In rat cerebellar granule cells, glutamate induced rapid activation of c-Jun N-terminal kinase (JNK) and p38 kinase to phosphorylate c-Jun (at Ser63) and p53 (at Ser15), respectively, and a subsequent marked increase in activator protein-1 (AP-1) binding that preceded apoptotic death. These glutamate-induced effects and apoptosis could largely be prevented by long-term (7 days) pretreatment with 0.5-2 mm lithium, an antibipolar drug. Glutamate's actions could also be prevented by known blockers of this pathway, MK-801 (an NMDA receptor blocker), SB 203580 (a p38 kinase inhibitor) and curcumin (an AP-1 binding inhibitor). The concentration- and time-dependent suppression of glutamate's effects by lithium and curcumin correlated well with their neuroprotective effects. These results suggest a prominent role of JNK and p38, as well as their downstream AP-1 binding activation and p53 phosphorylation in mediating glutamate excitotoxicity.

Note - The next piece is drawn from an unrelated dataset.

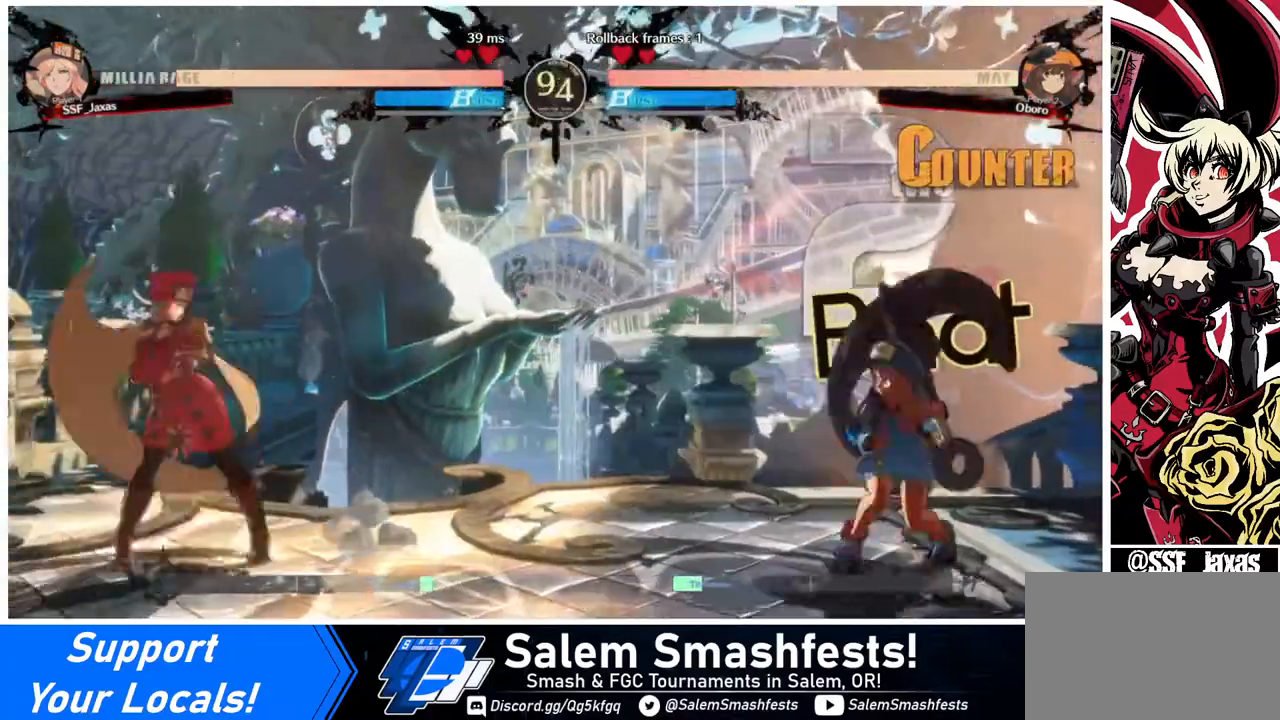
{"buttons": ["DPAD_RIGHT"], "events": [[40, "DPAD_RIGHT", "down"], [80, "DPAD_DOWN", "down"], [80, "DPAD_RIGHT", "up"], [80, "SQUARE", "down"], [80, "TRIANGLE", "down"], [120, "DPAD_LEFT", "down"], [160, "DPAD_DOWN", "up"], [160, "SQUARE", "up"], [160, "TRIANGLE", "up"], [480, "DPAD_LEFT", "up"], [480, "DPAD_RIGHT", "down"]]}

Moreover, the neuroprotective effects of lithium are mediated, at least in part, by suppressing NMDA receptor-mediated activation of the mitogen-activated protein kinase pathway.

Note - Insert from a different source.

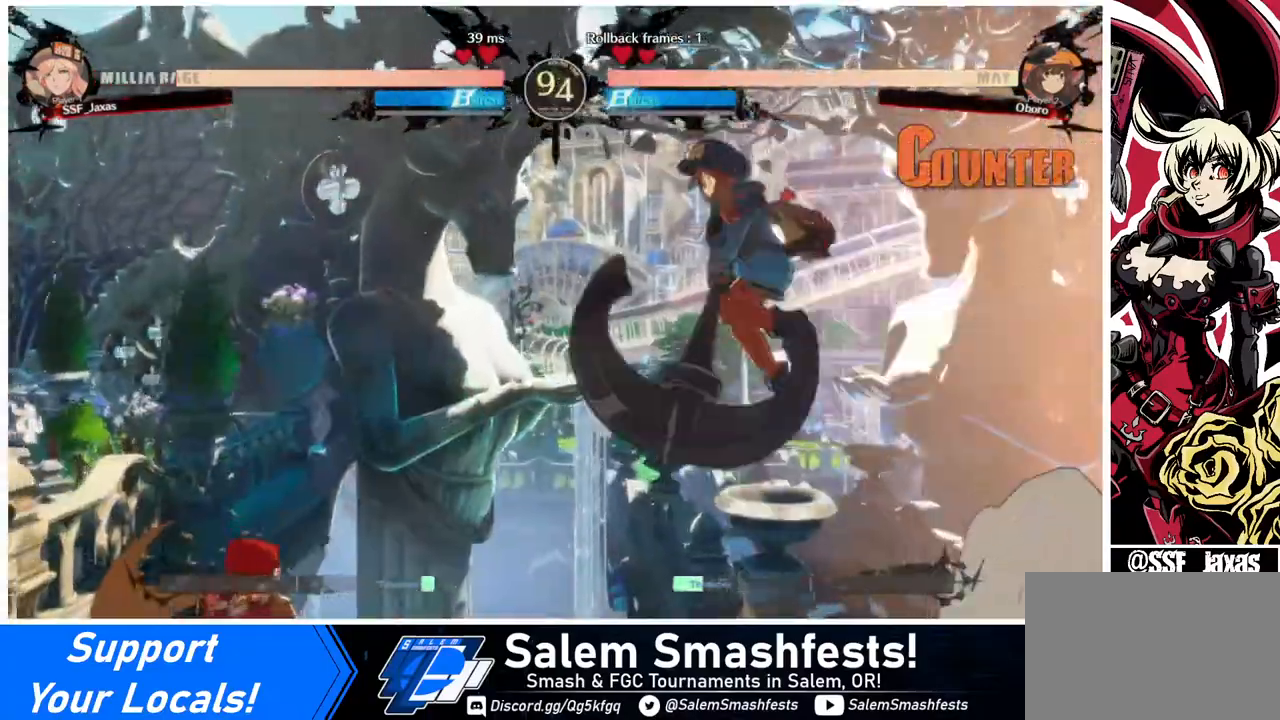
{"buttons": ["CROSS", "DPAD_LEFT"], "events": [[80, "DPAD_RIGHT", "up"], [120, "DPAD_RIGHT", "down"], [200, "CROSS", "down"], [320, "CROSS", "up"], [320, "DPAD_DOWN", "down"], [360, "DPAD_RIGHT", "up"], [400, "DPAD_LEFT", "down"], [440, "DPAD_DOWN", "up"], [480, "CROSS", "down"]]}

在大鼠小脑颗粒细胞中,谷氨酸可迅速激活c-Jun氨基末端激酶(JNK)和p38激酶,分别使c-Jun(在Ser63位点)和p53(在Ser15位点)磷酸化,随后凋亡死亡之前激活蛋白-1(AP-1)结合显著增加。这些谷氨酸诱导的效应和凋亡在很大程度上可通过用0.5-2 mM锂(一种抗双相情感障碍药物)进行长期(7天)预处理来预防。谷氨酸的作用也可被该途径的已知阻滞剂MK-801(一种NMDA受体阻滞剂)、SB 203580(一种p38激酶抑制剂)和姜黄素(一种AP-1结合抑制剂)所阻断。锂和姜黄素对谷氨酸效应的浓度和时间依赖性抑制与它们的神经保护作用密切相关。这些结果表明JNK和p38以及它们下游的AP-1结合激活和p53磷酸化在介导谷氨酸兴奋性毒性中起重要作用。此外,锂的神经保护作用至少部分是通过抑制NMDA受体介导的丝裂原活化蛋白激酶途径的激活来介导的。